• EXERCISE PROMPT: Transcribe each record below character for character.

• GIVEN INFORMATION:
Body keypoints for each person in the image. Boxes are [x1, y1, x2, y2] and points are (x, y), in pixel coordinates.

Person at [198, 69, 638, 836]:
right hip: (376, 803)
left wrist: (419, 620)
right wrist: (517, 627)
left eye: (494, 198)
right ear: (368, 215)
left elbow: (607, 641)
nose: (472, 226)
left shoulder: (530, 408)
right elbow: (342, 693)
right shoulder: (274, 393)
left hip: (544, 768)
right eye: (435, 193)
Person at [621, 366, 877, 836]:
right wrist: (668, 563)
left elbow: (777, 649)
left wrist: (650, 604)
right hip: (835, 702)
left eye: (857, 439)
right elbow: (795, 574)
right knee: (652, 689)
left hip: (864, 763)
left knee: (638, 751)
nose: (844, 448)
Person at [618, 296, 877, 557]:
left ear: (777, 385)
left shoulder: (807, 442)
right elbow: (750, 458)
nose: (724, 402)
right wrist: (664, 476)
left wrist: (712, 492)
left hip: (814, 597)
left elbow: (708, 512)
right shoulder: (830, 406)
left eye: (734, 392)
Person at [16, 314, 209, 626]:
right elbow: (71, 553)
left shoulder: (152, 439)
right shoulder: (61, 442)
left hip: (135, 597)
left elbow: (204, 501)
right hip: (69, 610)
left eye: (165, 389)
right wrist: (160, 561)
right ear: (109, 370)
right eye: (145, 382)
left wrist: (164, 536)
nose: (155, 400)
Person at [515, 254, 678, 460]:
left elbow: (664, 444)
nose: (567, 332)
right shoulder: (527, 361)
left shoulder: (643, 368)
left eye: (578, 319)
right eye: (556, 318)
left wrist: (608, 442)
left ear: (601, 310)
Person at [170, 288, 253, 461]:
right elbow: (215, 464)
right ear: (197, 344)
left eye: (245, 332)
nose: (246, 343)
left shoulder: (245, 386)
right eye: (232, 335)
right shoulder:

• RESULT OF THIS EXERCISE:
Body keypoints for each person in the image. Boxes are [x1, y1, x2, y2] and points are (x, y), in pixel coordinates.

Person at [198, 69, 638, 836]:
right hip: (376, 803)
left wrist: (419, 620)
right wrist: (517, 627)
left eye: (494, 198)
right ear: (368, 215)
left elbow: (607, 641)
nose: (472, 226)
left shoulder: (530, 408)
right elbow: (342, 693)
right shoulder: (274, 393)
left hip: (544, 768)
right eye: (435, 193)
Person at [621, 366, 877, 836]:
right wrist: (668, 563)
left elbow: (777, 649)
left wrist: (650, 604)
right hip: (835, 702)
left eye: (857, 439)
right elbow: (795, 574)
right knee: (652, 689)
left hip: (864, 763)
left knee: (638, 751)
nose: (844, 448)
Person at [618, 296, 877, 557]:
left ear: (777, 385)
left shoulder: (807, 442)
right elbow: (750, 458)
nose: (724, 402)
right wrist: (664, 476)
left wrist: (712, 492)
left hip: (814, 597)
left elbow: (708, 512)
right shoulder: (830, 406)
left eye: (734, 392)
Person at [16, 314, 209, 626]:
right elbow: (71, 553)
left shoulder: (152, 439)
right shoulder: (61, 442)
left hip: (135, 597)
left elbow: (204, 501)
right hip: (69, 610)
left eye: (165, 389)
right wrist: (160, 561)
right ear: (109, 370)
right eye: (145, 382)
left wrist: (164, 536)
nose: (155, 400)
Person at [515, 254, 678, 460]:
left elbow: (664, 444)
nose: (567, 332)
right shoulder: (527, 361)
left shoulder: (643, 368)
left eye: (578, 319)
right eye: (556, 318)
left wrist: (608, 442)
left ear: (601, 310)
Person at [170, 288, 253, 461]:
right elbow: (215, 464)
right ear: (197, 344)
left eye: (245, 332)
nose: (246, 343)
left shoulder: (245, 386)
right eye: (232, 335)
right shoulder:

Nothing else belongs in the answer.